Judge tosses college tuition suit


Published: Friday, January 4, 2008 at 6:01 a.m.
Last Modified: Friday, January 4, 2008 at 12:00 a.m.

A Leon County judge has dismissed a lawsuit brought by the state Board of Governors to secure its authority to raise university tuition, but the court has left an opening for the board to continue the fight.

In an order issued Thursday, Circuit Court Judge Charles Francis said the board and a team of high-profile plaintiffs hadn't shown they suffered any "special injury" at the hands of the Legislature and as such didn't have "standing" to bring the suit.

The board, which oversees the state's 11 public universities, was joined in the suit by former U.S. Sen. Bob Graham, former U.S. Rep. Lou Frey and former Florida State University President Sandy D'Alemberte, among others.

Francis gave the board and fellow plaintiffs 30 days to provide new evidence showing they have standing, and the board has every intention of doing so, officials said.

The Board of Governors, created by a constitutional amendment in 2002, has struggled since its inception to exert the authority many say the amendment affords it. But a key sticking point has been the issue of tuition, which lawmakers say they - not the board - have the authority to set.

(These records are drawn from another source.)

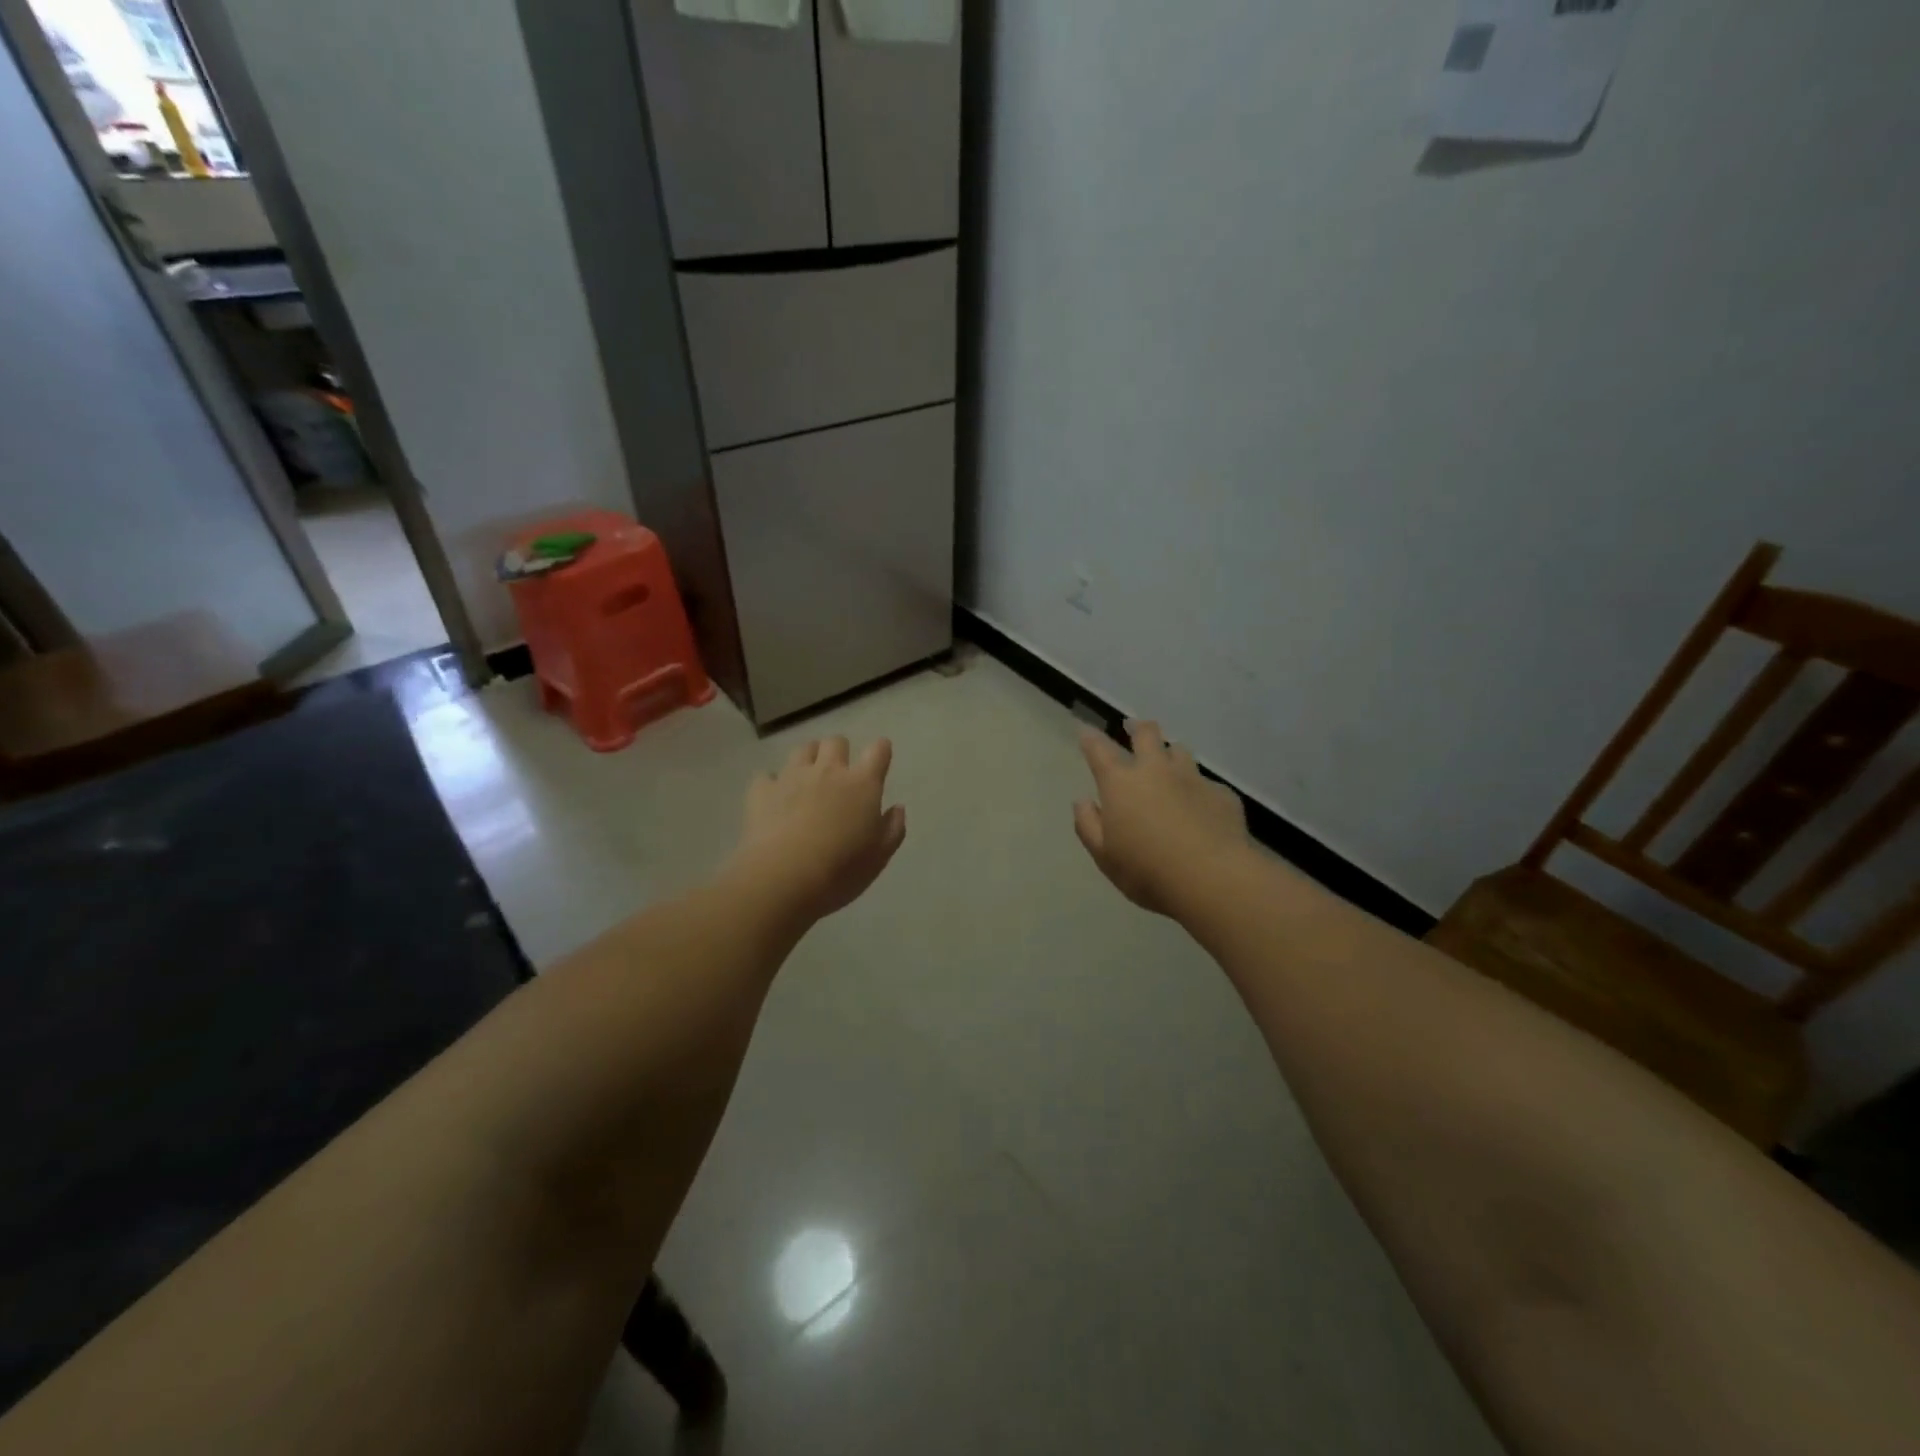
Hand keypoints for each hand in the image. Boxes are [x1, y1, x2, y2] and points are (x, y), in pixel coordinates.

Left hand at [728, 736, 906, 922]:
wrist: (783, 877)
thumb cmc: (841, 869)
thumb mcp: (879, 857)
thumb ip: (893, 828)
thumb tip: (897, 808)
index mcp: (862, 784)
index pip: (878, 751)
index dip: (881, 750)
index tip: (880, 757)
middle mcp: (828, 771)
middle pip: (836, 742)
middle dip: (839, 752)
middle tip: (839, 774)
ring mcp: (792, 777)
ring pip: (802, 750)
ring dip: (808, 759)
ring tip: (807, 780)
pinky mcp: (762, 790)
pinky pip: (767, 775)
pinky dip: (772, 783)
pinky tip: (773, 798)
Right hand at [1074, 720, 1249, 917]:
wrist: (1211, 878)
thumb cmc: (1147, 870)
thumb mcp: (1104, 856)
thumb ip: (1089, 825)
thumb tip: (1083, 801)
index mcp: (1121, 783)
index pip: (1099, 750)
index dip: (1089, 737)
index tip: (1084, 730)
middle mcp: (1156, 770)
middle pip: (1147, 734)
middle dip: (1138, 727)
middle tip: (1133, 727)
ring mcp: (1193, 779)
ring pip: (1180, 751)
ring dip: (1171, 754)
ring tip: (1169, 763)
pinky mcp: (1222, 795)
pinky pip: (1207, 784)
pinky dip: (1198, 790)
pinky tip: (1201, 807)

"I am disappointed in the judge's ruling that the Board of Governors has not demonstrated standing in this case, but I am grateful that his ruling leaves the door open for the board to show that it does have the right to be heard on these issues," Carolyn Roberts, the board's chairwoman, said in a prepared statement. "I am confident that the Board of Governors will satisfy the concerns expressed in the judge's order."

Board officials wouldn't elaborate on how they might establish standing, but there are several areas that are likely to bolster the argument that the board suffers special injury because of the dispute over its authority. Board members, and the universities they represent, argue that university officials can't make strategic plans because there's uncertainty about how much money will flow into university coffers through tuition.

Sen. Ken Pruitt, the Republican Senate president from Port St. Lucie, released a statement Thursday acknowledging the judge's order won't put an end to the dispute.

"Today's ruling is a victory for students and their families," he said. "However, this is just the first skirmish in a long battle."

Stephen Grimes, an attorney representing Graham and others, said he anticipates his clients will continue their efforts.

"It's an important case," he said, "and frankly I think it's something that should be decided."